■ What the exercise asks:
Verbatim output of the lines below is required, with the images omitted.

■ Saved data entries:
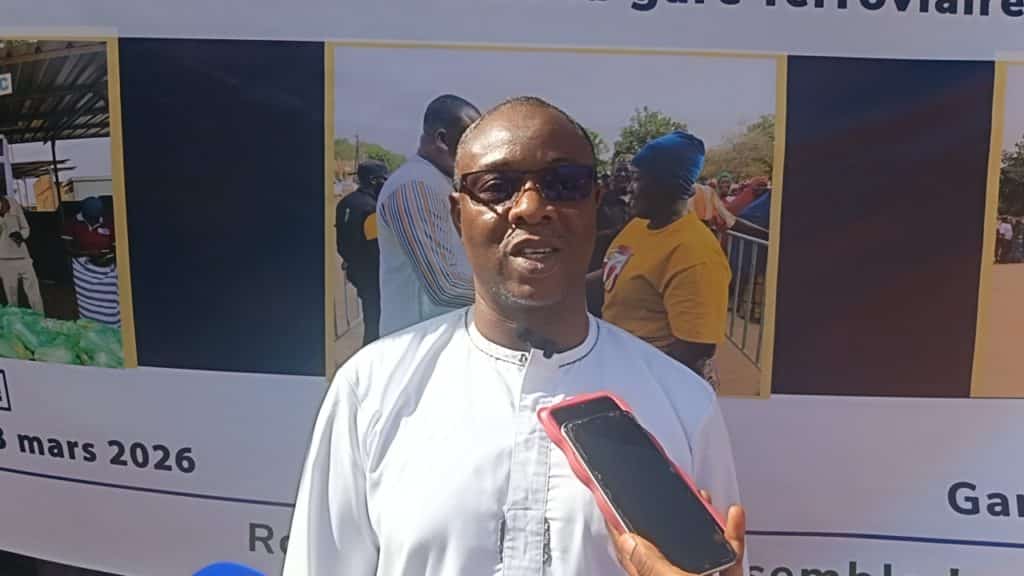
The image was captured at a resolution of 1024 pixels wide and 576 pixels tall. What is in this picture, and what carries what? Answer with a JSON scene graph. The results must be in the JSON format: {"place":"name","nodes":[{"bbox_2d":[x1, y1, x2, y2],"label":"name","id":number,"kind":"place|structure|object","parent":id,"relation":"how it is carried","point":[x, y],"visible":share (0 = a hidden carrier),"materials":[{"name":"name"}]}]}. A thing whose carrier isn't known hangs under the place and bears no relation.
{"place":"outdoors","nodes":[
{"label":"outdoors","id":0,"kind":"place"},
{"bbox_2d":[192,561,265,575],"label":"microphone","id":1,"kind":"object","parent":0,"point":[204,575],"visible":0.98,"materials":[{"name":"blue"}]},
{"bbox_2d":[1,0,1022,575],"label":"banner","id":2,"kind":"object","parent":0,"point":[1006,46],"visible":0.85,"materials":[{"name":"white plastic"}]},
{"bbox_2d":[0,34,129,369],"label":"photograph","id":3,"kind":"object","parent":2,"relation":"attached to","point":[39,300],"visible":0.97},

■ Task output:
The image was captured at a resolution of 1024 pixels wide and 576 pixels tall. What is in this picture, and what carries what? Answer with a JSON scene graph. The results must be in the JSON format: {"place":"name","nodes":[{"bbox_2d":[x1, y1, x2, y2],"label":"name","id":number,"kind":"place|structure|object","parent":id,"relation":"how it is carried","point":[x, y],"visible":share (0 = a hidden carrier),"materials":[{"name":"name"}]}]}. A thing whose carrier isn't known hangs under the place and bears no relation.
{"place":"outdoors","nodes":[
{"label":"outdoors","id":0,"kind":"place"},
{"bbox_2d":[192,561,265,575],"label":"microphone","id":1,"kind":"object","parent":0,"point":[204,575],"visible":0.98,"materials":[{"name":"blue"}]},
{"bbox_2d":[1,0,1022,575],"label":"banner","id":2,"kind":"object","parent":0,"point":[1006,46],"visible":0.85,"materials":[{"name":"white plastic"}]},
{"bbox_2d":[0,34,129,369],"label":"photograph","id":3,"kind":"object","parent":2,"relation":"attached to","point":[39,300],"visible":0.97},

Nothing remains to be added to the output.